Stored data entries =
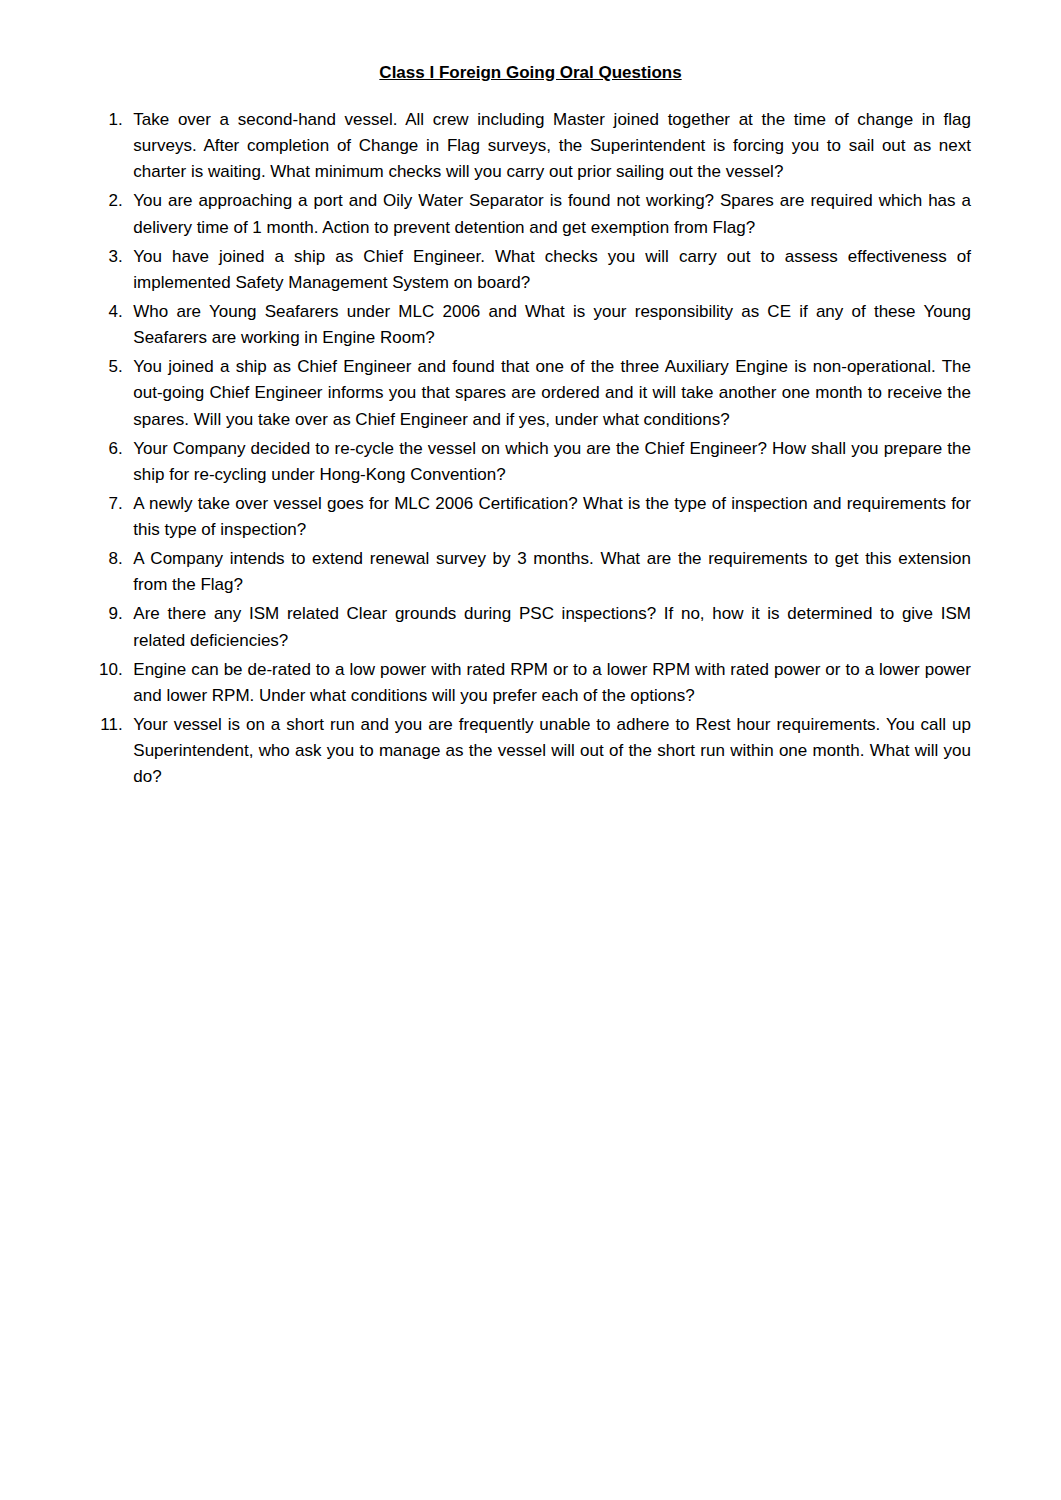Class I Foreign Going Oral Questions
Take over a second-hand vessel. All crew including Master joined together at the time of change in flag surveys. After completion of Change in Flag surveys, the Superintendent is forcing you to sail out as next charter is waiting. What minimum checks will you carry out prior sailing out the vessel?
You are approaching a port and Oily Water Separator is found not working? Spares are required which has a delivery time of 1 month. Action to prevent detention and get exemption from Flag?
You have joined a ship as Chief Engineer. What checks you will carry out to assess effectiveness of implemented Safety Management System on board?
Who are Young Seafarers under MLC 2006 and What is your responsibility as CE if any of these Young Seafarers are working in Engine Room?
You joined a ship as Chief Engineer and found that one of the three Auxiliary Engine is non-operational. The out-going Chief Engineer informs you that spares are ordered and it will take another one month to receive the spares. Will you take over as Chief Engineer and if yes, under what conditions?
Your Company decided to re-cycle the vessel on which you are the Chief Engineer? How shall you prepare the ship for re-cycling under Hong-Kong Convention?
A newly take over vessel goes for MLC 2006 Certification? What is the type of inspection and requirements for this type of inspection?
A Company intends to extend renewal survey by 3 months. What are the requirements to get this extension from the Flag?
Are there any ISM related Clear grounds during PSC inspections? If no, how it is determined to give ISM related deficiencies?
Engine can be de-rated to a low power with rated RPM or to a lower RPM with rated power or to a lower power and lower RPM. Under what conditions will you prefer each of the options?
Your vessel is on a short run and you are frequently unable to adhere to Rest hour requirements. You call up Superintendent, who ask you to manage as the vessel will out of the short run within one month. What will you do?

Task details = Set down the line that contains "Are there any" exactly. Do the same for each later line of the data, through the end, and add nothing.

Solution below =
Are there any ISM related Clear grounds during PSC inspections? If no, how it is determined to give ISM related deficiencies?
Engine can be de-rated to a low power with rated RPM or to a lower RPM with rated power or to a lower power and lower RPM. Under what conditions will you prefer each of the options?
Your vessel is on a short run and you are frequently unable to adhere to Rest hour requirements. You call up Superintendent, who ask you to manage as the vessel will out of the short run within one month. What will you do?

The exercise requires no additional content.